Another year has gone by and again the College is sending a line to her many sons in all quarters of the world to express the old, old wish for a Merry Christmas and a Happy New Year. We have lost many of our very best and think often of them and of you all. Good luck and a safe return to the College that will be changed in some ways but will be the same College you all know and love.

Often these letters provoked a smile and a thought of home, and in many instances, a letter with interesting news, such as the one received from George H. Carter, fighting his way through Germany:

I little thought that I would ever participate in a conflict of this sort deciding the fate of nations. I thought our world was too civilized. I was wrong.

I don't know how all the other Bowdoin men over here feel about this war but I can put my own basic thoughts into a few words. I would be willing to sacrifice anything to keep the war over here. After seeing the chaos and destruction already brought upon France I can only thank God that we were able to come over here and meet the might of Germany before it crossed the ocean and brought death and destruction to our home-land. Many learned gentlemen will say that Germany could never have invaded us, could never have brought her armies to our shores, but personally, after seeing how strong she is at the end of so many years of conflict, I have no doubt but what we would have been invaded and seriously "put to it" before driving them out.

It is my sincere hope that this year will see the end of the wars with Germany and Japan, and that Bowdoin students of the near future will be able to concentrate on preparation for a peaceful life and a good one.

As Carter hoped, 1945, turned out to be the last year of the war and nowhere was that more evident than in Germany, where Hitler's dreams of a thousand year Reich were collapsing around him. Campaigning in "the Fatherland," a Bowdoin graduate reported:

A beautiful country [Germany] but for the thoroughly demolished cities, hats off to a very efficient job by the AAF and the RAF. I cannot for the life of me see any justification for Hitler's plea for "Lebensraum". The country seems twice as spacious, the people are a clean and intelligent looking lot, and are either extremely sullen or rather hateful. … This idea of non-fraternization has taken a telling effect on the people, and I am sure that know now that it is them who are the "conquered."

"Conquered" was one way to put it. The power German armies, having once caused panic and spread terror over much of Europe were, by May, 1945 unable to protect their own homeland from American, British, and Russian troops. At the end of April, Hitler committed suicide, leaving his generals to fight on till the bitter end. Without their "führer," and lacking arms, supplies, and the other essentials of war, however, the once proud German legions began to surrender. Wrote Joseph Johnson of the Class of 1944, who was on hand to witness this collapse:

The sight of the thousands upon thousands of German prisoners is really something of behold. I would say that I saw a good thirty thousand just this morning being taken to rear areas.

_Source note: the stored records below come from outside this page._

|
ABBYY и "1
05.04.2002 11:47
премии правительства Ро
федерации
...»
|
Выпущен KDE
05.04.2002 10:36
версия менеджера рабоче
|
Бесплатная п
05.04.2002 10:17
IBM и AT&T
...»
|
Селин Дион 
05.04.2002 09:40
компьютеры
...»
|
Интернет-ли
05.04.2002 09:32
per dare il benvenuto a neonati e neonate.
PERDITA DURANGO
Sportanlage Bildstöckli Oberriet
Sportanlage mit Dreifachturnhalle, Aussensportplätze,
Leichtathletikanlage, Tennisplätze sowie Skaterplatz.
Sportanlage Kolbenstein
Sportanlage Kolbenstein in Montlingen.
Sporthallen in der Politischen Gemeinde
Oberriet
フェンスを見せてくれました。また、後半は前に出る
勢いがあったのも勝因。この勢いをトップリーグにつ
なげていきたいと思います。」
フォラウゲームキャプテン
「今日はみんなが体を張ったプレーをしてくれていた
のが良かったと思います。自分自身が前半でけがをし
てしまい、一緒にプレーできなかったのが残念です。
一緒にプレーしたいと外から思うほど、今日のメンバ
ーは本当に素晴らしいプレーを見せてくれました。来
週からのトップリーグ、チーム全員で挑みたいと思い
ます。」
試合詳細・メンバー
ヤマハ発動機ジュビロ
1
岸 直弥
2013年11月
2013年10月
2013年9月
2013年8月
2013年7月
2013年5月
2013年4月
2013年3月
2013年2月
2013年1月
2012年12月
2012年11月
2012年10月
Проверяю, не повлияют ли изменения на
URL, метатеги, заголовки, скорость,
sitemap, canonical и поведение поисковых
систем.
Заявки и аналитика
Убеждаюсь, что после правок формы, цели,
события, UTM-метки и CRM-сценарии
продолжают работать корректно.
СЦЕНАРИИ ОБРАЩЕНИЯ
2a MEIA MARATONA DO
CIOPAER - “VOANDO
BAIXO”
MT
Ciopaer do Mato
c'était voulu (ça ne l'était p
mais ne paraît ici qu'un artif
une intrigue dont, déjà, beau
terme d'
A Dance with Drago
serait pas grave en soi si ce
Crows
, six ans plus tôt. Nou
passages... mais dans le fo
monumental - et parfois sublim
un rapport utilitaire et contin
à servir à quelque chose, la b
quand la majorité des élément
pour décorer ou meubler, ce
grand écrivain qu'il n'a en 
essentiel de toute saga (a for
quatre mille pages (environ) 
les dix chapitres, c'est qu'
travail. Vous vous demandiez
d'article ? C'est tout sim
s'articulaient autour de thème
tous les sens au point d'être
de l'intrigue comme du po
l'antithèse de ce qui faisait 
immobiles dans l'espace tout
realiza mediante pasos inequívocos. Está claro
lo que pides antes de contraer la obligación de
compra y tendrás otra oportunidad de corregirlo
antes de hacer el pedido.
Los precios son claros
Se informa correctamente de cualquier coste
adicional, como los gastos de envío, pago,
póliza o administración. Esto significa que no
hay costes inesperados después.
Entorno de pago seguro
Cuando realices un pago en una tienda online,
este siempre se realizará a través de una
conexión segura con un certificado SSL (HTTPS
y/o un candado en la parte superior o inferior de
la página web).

A few mere days after the Bowdoin graduate wrote these words, Germany surrendered unconditionally. The fighting had lasted long and the going had been rough. Many thousands more were added to the long lists of casualties. Among them were good Bowdoin men such as Curtice L. Mathews, Jr. (Class of 1946)-who, on April 3, 1945, threw himself on top of a live grenade and absorbed the blast that would have taken out many others in his unit-and Joel Y. Marshall of the Class of 1934, who died in March and whose wife received the following words from President Sills: "Your husband's name will be inscribed on our list of those Bowdoin men who have given their lives for their country in World War II and he will be gratefully remembered by his alma mater." There were many other Bowdoin men who also perished to liberate Europe; Kenneth Sills and Paul Nixon mourned them all and were instrumental in ensuring that these former students would not be forgotten. But despite these casualty lists there was great celebration in the major cities of the Allied powers. Hitler, the tyrant, who had unleashed so much hate and evil, was now dead; his Germany in ruins. Now, all that was left was to secure the surrender of Japan.